Most people facing Drinking Under the Influence (DUI) charges don’t want to go to trial. They prefer a no-contest plea which is essentially a guilty plea. Doing this means the court will find you guilty of the DUI charge, but it doesn’t necessarily imply that you’ve admitted to wrongdoing.
Instead, it’s a way of avoiding a long, stressful trial and prevents the embarrassment that comes with people knowing of your legal problems. However, you might want to consult a DUI lawyer in Syracuse before making this decision.
What Is a “No Contest” in a DUI Case?
Generally, a no-contest plea says you’re not willing to fight the DUI charges. It’s like accepting you did something wrong, and you’re ready to take any punishment ordered by the court. This makes it strikingly similar to a guilty plea which skips trial and heads straight to sentencing.
Still, saving the court’s time by skipping trial doesn’t guarantee less punishment. You will still get a brand new entry in your criminal record. Jail time is still on the menu, along with hefty fines and a potential license suspension. This criminal record can affect your employability and cause long-term driving restrictions.
When Do You Plead Guilty or No Contest
The arraignment is usually the first day you appear in court for a DUI charge. During this appointment, the judge asks the defendant whether they can afford a lawyer or they would rather have a court-appointed attorney. If the hired lawyer is already in court, they might choose to enter a plea to the charge. Otherwise, the defendant should plead not guilty so the judge can give them time to come back with an attorney.
It’s worth noting that taking a no-contest or guilty plea on the arraignment is not a smart idea. You still don’t have legal representation, and your case might have exploitable loopholes. Besides, the judge will not be lenient just because you’re remorseful about the incident. So it’s always better to plead not guilty during the arraignment.
That said, it’s important to make the guilty or no contest plea decision with an attorney. These professionals know if this plea is the right move or if you have a fighting chance in a trial.
What Happens When You Plead Guilty or No Contest?
Before agreeing to a no contest or guilty plea, the lawyer will help you understand the consequences of these options. Ideally, you will no longer be able to cross-examine witnesses or have a fair trial. That puts your fate in the hands of a judge.
After deciding to plead no contest, the court will require you to sign a consent form that confirms you understand all the possible consequences. You will agree to any eventuality of the court, including fines, jail time, or license suspension. Everything is clearly stated in this document so the court can affirm you know what’s at stake.
After that, the judge will ask if you signed the document and understood its contents. This is also the time when the judge asks your plea to the charge. Again, your response should be guilty or no contest, depending on the option you chose with the help of an experienced attorney.
Common Reasons Why People Plead No Contest
If your lawyer isn’t confident you’ll get acquitted in the trial, you might want to save yourself the trouble and plead guilty or no contest. That’s because DUI trials take months to complete, not to mention the hefty fees of hiring a great attorney plus any fines ordered in sentencing. For most people, minimizing these costs is a top priority.

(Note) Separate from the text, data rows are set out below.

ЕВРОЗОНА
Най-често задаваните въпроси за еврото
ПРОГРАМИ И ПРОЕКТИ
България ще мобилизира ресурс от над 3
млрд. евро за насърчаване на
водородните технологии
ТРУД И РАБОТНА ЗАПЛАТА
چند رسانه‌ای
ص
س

Other times, you might be looking to avoid having the DUI case used against you in a civil case. That means a victim cannot seek personal injury claims from you (the drunk driver). However, you have to choose “no contest” over a “guilty” plea for this to work.
Does a Guilty or No Contest Plea Count as a Conviction?
After pleading no contest or guilt in a DUI charge, the court clerk will enter a conviction. It’s the same thing as a guilty verdict in a trial, and the consequences are similar too. The judge will be at liberty to sentence you to jail time, revoke your license, or slap you with a fine.
An offender with multiple DUI convictions does not get the same treatment as a first-time offender. Instead, they usually get heftier fines, more jail time, and other bigger punishments. However, these harsher eventualities might also happen to a first-time offender who killed a person while drunk driving.